COVID-19 lessons can eliminate malaria 2023


World Malaria Day, celebrated last week, highlights the disease’s ongoing threat. It’s surprising that the world needs reminders to eradicate a communicable illness that has been present for centuries but still kills over 620,000 people and infects over 250 million.

Malaria is communicable, hence it can be eradicated like other contagious diseases have been. COVID-19, the most recent and deadly pandemic, is an example. Three years later, it is marginalized.

An ancient disease still plagues humans. However, most infections and deaths occur in Africa and Asia, not the rich world. After over 50 years of doctors and healthcare workers calling for a malaria vaccine, British pharmaceutical company GSK has finally developed one.

Because most users are poor in developing nations, the vaccine took so long to develop. Big Pharma cannot make billions.

The vaccine would have been made in months in a rich country at risk. The COVID-19 pandemic shows how swiftly Big Pharma can respond to rich world needs for medication and vaccines.

December 2019 identified COVID-19. On Dec. 11, 2020, the FDA approved Pfizer’s first vaccine. The vaccine was developed fast, and Pfizer and other large drug companies were able to build the manufacturing infrastructure in months, producing tens of billions of doses. By 2022, Pfizer manufactured 4 billion doses, up from 3 billion in 2021.

Like malaria. GSK and other vaccine researchers are unlikely to produce either the 40 million to 60 million doses needed by 2026 or the 80 million to 100 million needed by 2030. The Vaccine Alliance reported last week that malaria vaccine production and distribution must be increased immediately.

It is encouraging that a second vaccine, developed by Oxford University in the UK and manufactured bythe Serum Institute of India, the global vaccine workhorse that produced half of the COVID-19 pandemic vaccines, is likely to be prequalified soon.

Vaccine Alliance estimates are concerning. Malaria killed 475,000 African children under five in 2021, making it one of the greatest killers. It is telling that, after two decades of concerted action, mostly by nongovernmental organizations and the UN, the death toll of young children in Africa has declined by a third since 2000, leaving the continent with a long and difficult road ahead toward total elimination.

The World Health Organization believes the world is on track to reduce malaria incidence and deaths by 90% by 2030. However, malaria deaths are falling painfully slowly.

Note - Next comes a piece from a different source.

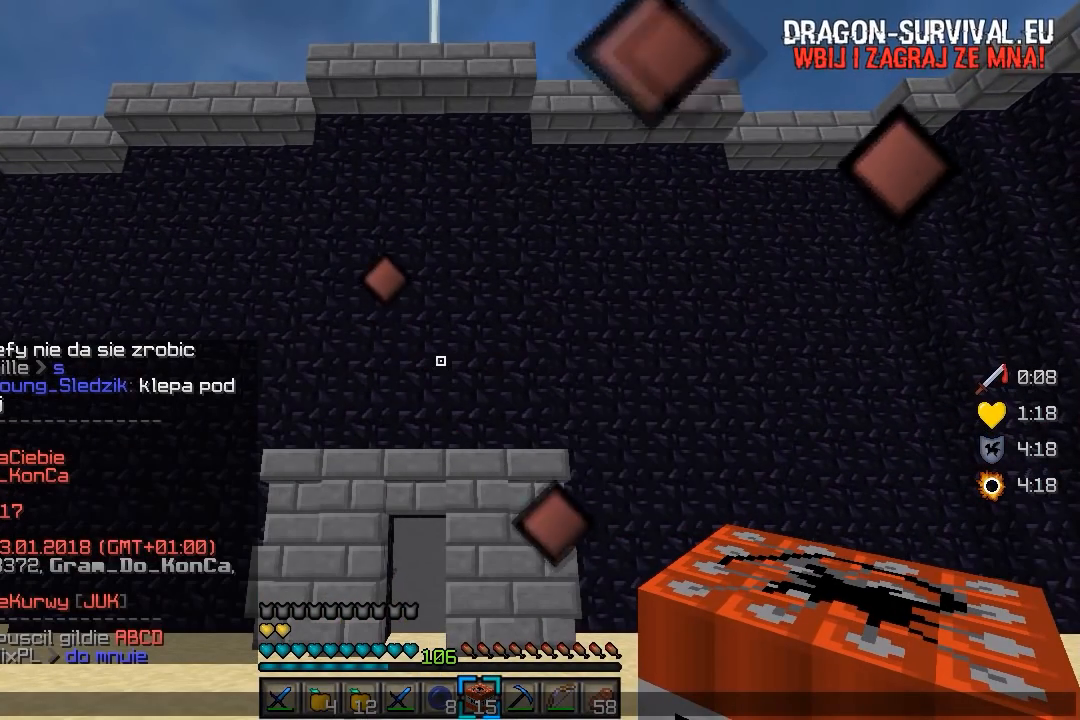
{"keys": [], "mouse": [], "events": []}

In Africa, where 95% of malaria infections occur, only large-scale immunizations can meet the double targets.

Not difficult. Three years of pandemic have improved vaccine manufacturing and distribution. Simply use it. However, almost everyone except Africans and their governments makes decisions. Power and money are elsewhere. The Vaccine Alliance is right that governments, pharmaceutical companies, NGOs, and multilateral organizations must work together to swiftly increase vaccine manufacturing and distribution capacity to reach needy Africans with the malaria vaccine.

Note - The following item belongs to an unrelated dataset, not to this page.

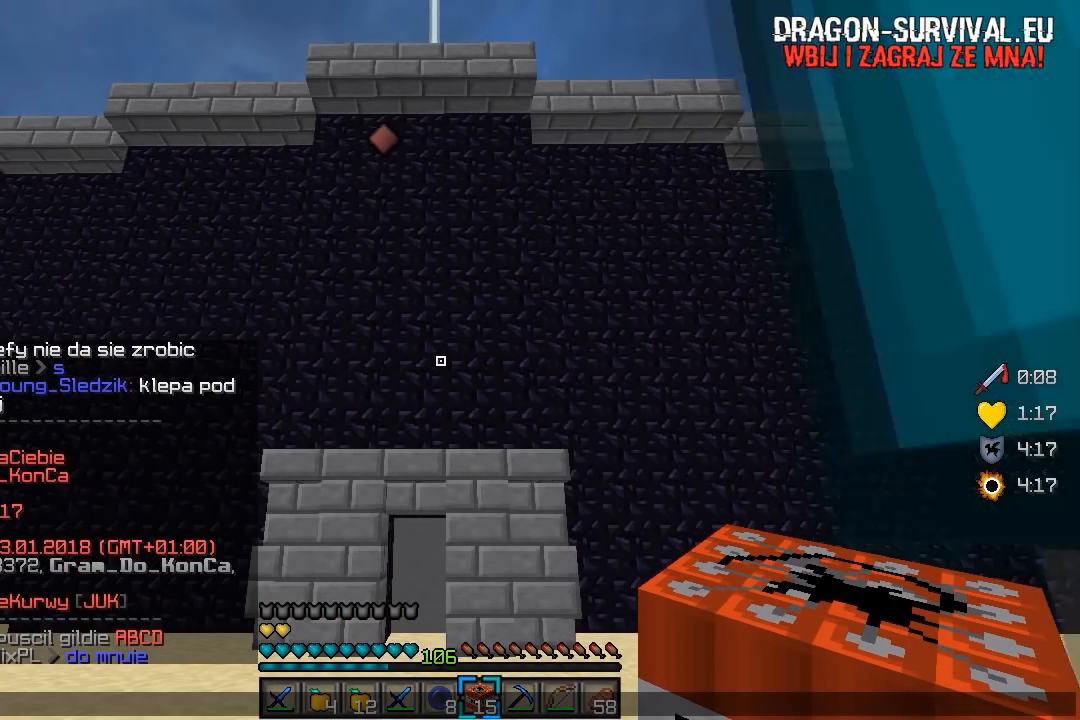
{"keys": [], "mouse": [], "events": []}
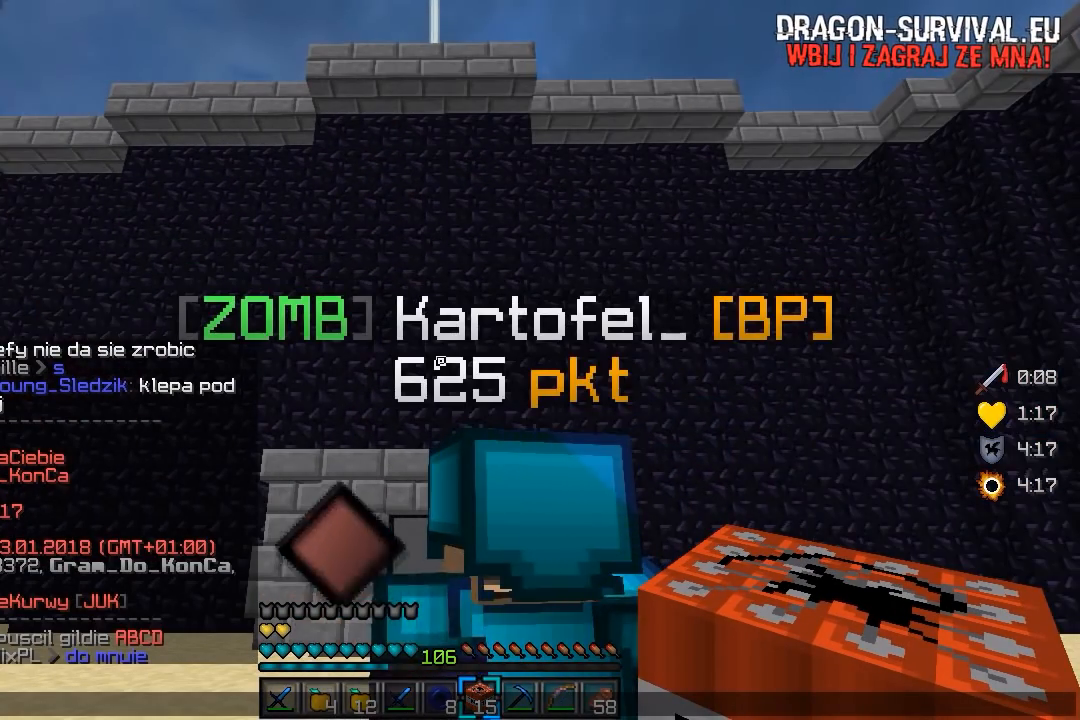
{"keys": [], "mouse": [], "events": []}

Many African nations lack money. Thus, the world must provide vaccines.

First, Big Pharma shouldn’t profit billions by rescuing African children. Western corporate boardrooms are increasingly discussing environmental, social, and governance responsibilities, and it would be hard to find a social responsibility more important than this. Multinational giants should rapidly scale up vaccine production and supply them at cost or even for free.

Distributors must help get vaccines from manufacturing to patients. COVID-19 taught us how to handle, store, and transport vaccines. As during the pandemic, governments must launch special campaigns to vaccinate the most people in the shortest time.

Rich nations and Big Pharma must forget the vaccination divide from the epidemic. The rich countries hoarded billions of vaccination doses from the start. Western nations received four or five doses per head, but African nations received only 0.3. Governments, businesses, and public society must prevent malaria prejudice.